There’s also a lot of value being delivered through this platform as a learning channel. While it doesn’t have the usual approach to sharing knowledge on coding like what we’ve seen from treehouse or Udacity, the fact that you can watch someone break down the actual programming elements for a specific language gives a new definition to the term live tutorial.

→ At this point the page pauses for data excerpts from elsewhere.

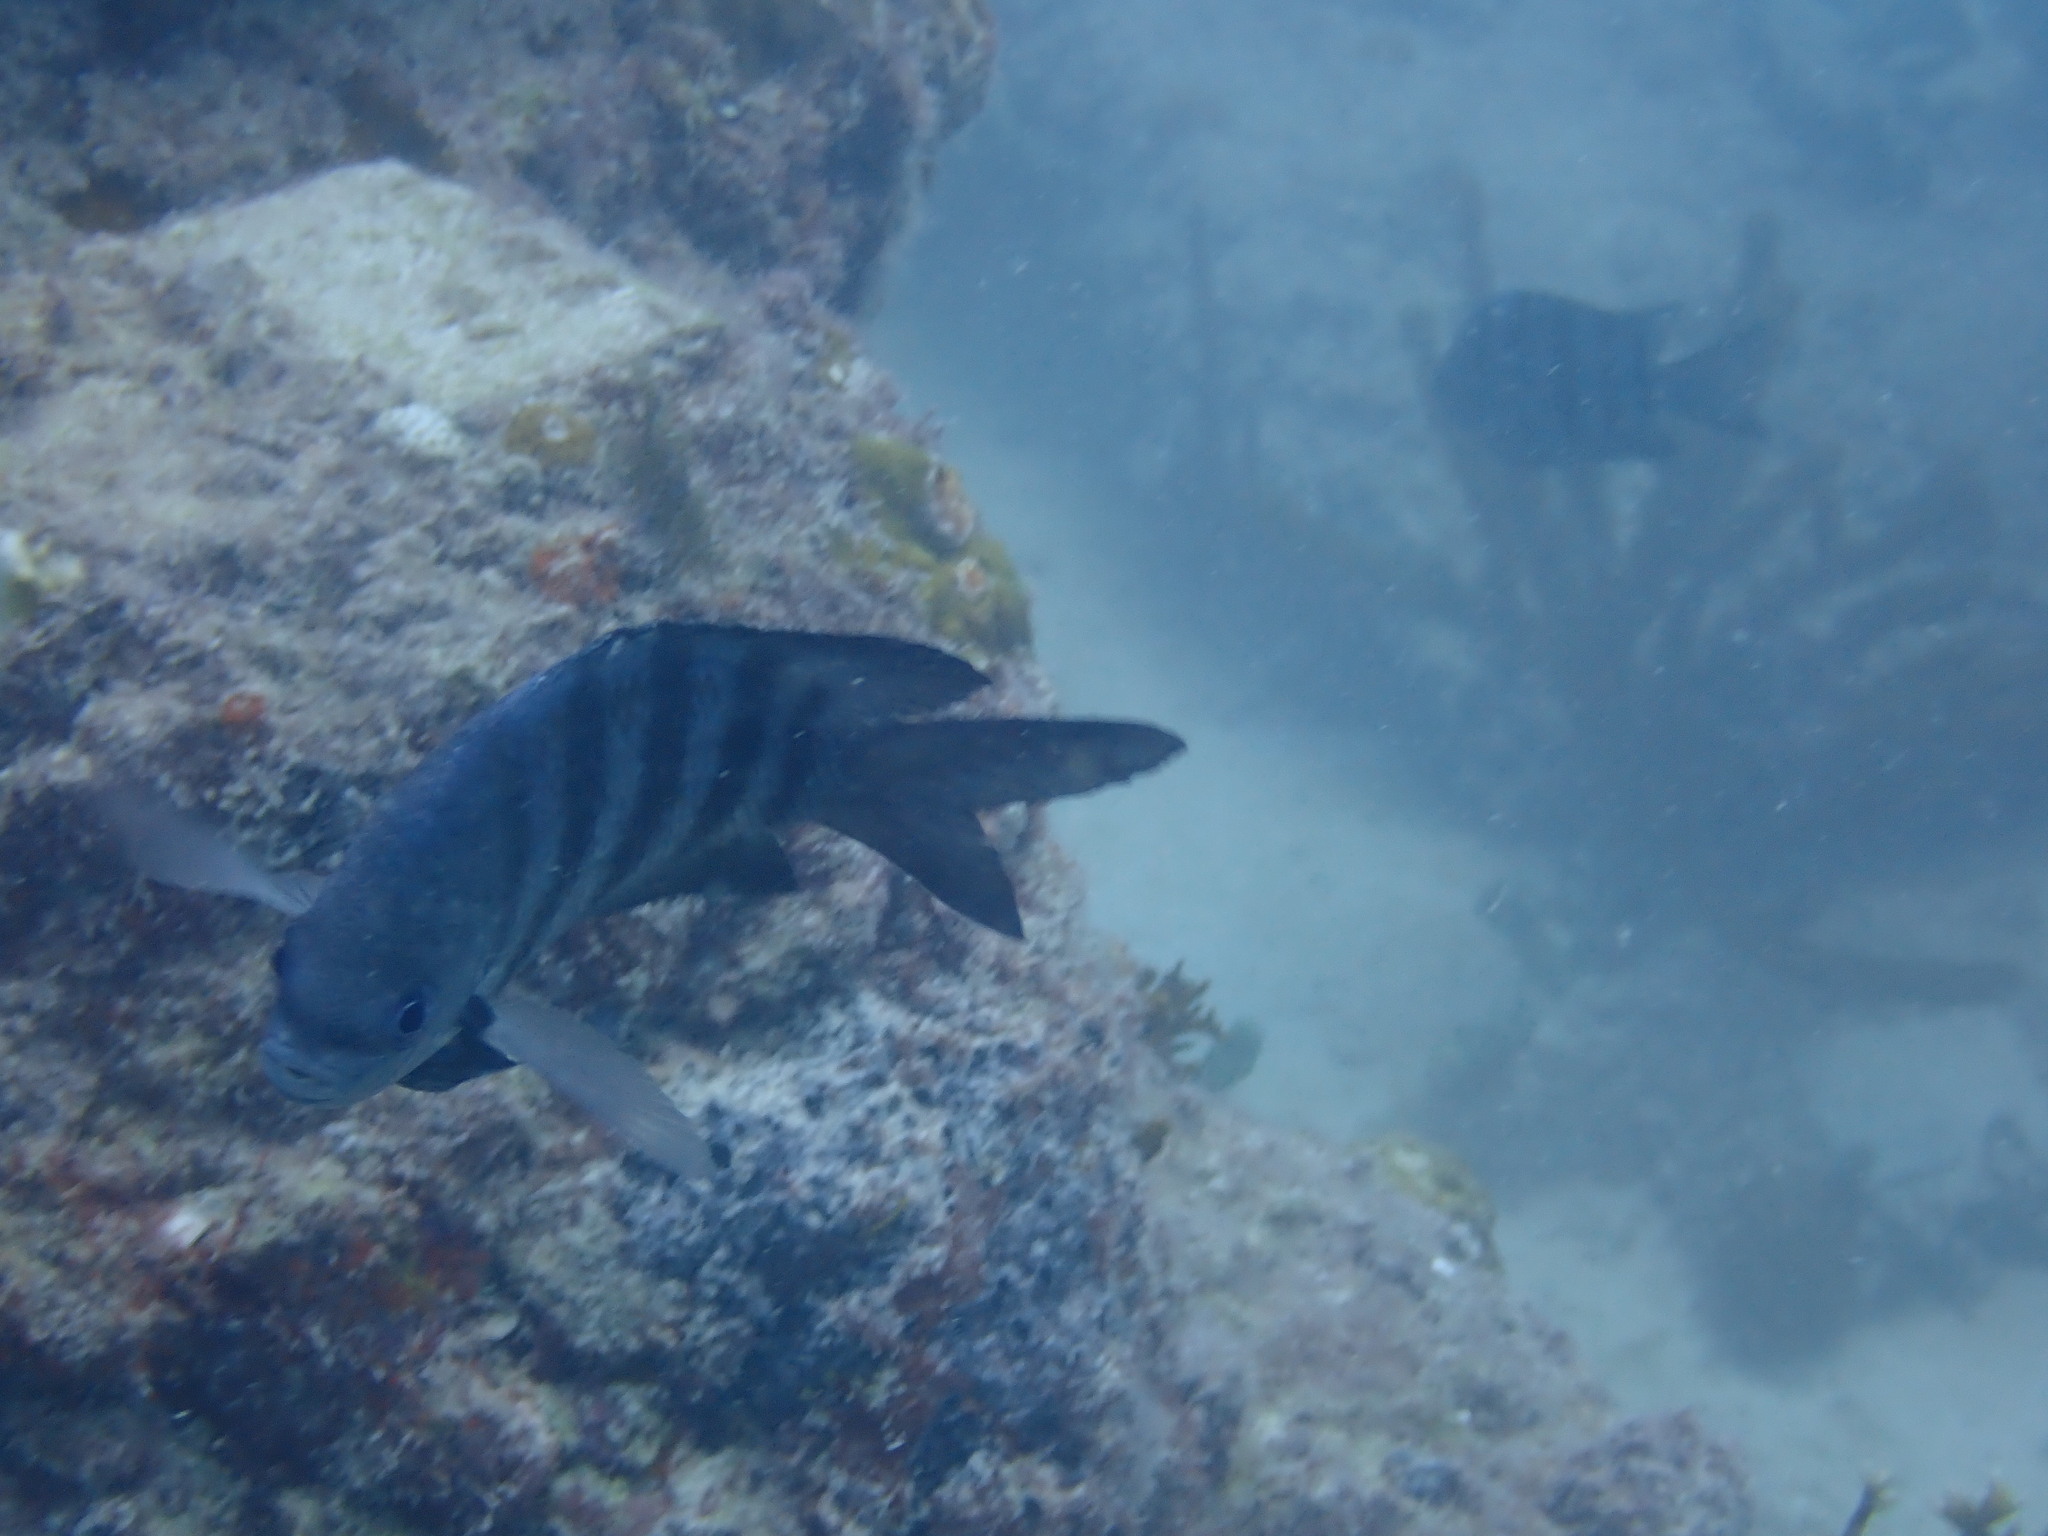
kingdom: Animalia
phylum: Chordata
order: Perciformes
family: Pomacentridae
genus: Abudefduf
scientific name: Abudefduf saxatilis
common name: Sergeant major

Whether or not this concept becomes something as big as  gaming remains to be seen. That will also depend on the monetisation that will accompany this social-media-meets-gaming-meets-learning experiment. In the meantime, Zimbabwean programmers with the right sort of internet connection (fibre is your best bet, or at least a very good WiMax or ADSL connection) can go to livecoding.tv and give a go.

7 comments

  1. Nqobile Ndlovu

    Thank you very much!

  2. Farai

    Than you Nigel. It is great to have an alternative to YouTube videos… 🙂

    1. Thabani Dube

      You have been watching the wrong YouTube videos, or maybe not enough of them.

  3. Sagitarr

    I don’t think there will be much value here for OOP. If you don’t understand OOP, I feel you’re better off studying UML, OOAD concepts from the myriad of cookbooks available – programming is a piece of cake after that. Better, elegant & graceful programs come from solid design rather than merely cutting code. If its procedure oriented programming, maybe, because these are closed, highly coupled and statically bound programs that lack portability, scalability and reusability.

    1. tinm@n

      … What are you smoking?

  4. charles

    This is a great tool to add to the toolbox. Thanks for the heads up!

  5. Thabani Dube

    I keep thinking that maybe one day I might be able to start a Hub but there’s a problem with this… There’s apparently always that one bad seed that will be in it to steal from the company, monetary or otherwise.
    That brings me to the next obvious idea… That we programmers can have our own startups but again, the problem is: It wouldn’t be as logical to have 10 people with different but similar startups providing the same service/product and they’re concentrated in the same vicinity and this is just in our country.

    Might make more sense for individuals to just leave the continent and go somewhere where they can easily make on average 8,000 dollars, pounds, euros monthly than suffer the injustices of our economy and keep blinding themselves.

    It’s fine to hope it will get better soon but rather go and keep that hope whilst doing something worthwhile and come back when that hope has pulled through.

    That said… These videos are the best for absolutely anything and everything. I learnt how to “basically” use Adobe Premier in 15mins compared to the hours I would have spent going through some book, even just rushing through. Same goes for my Android Development and UX Design.
    Tutorials/videos are the essentials, including Google, YouTube and online resources in general. Make no mistake… Utilizing these is key to the future for all.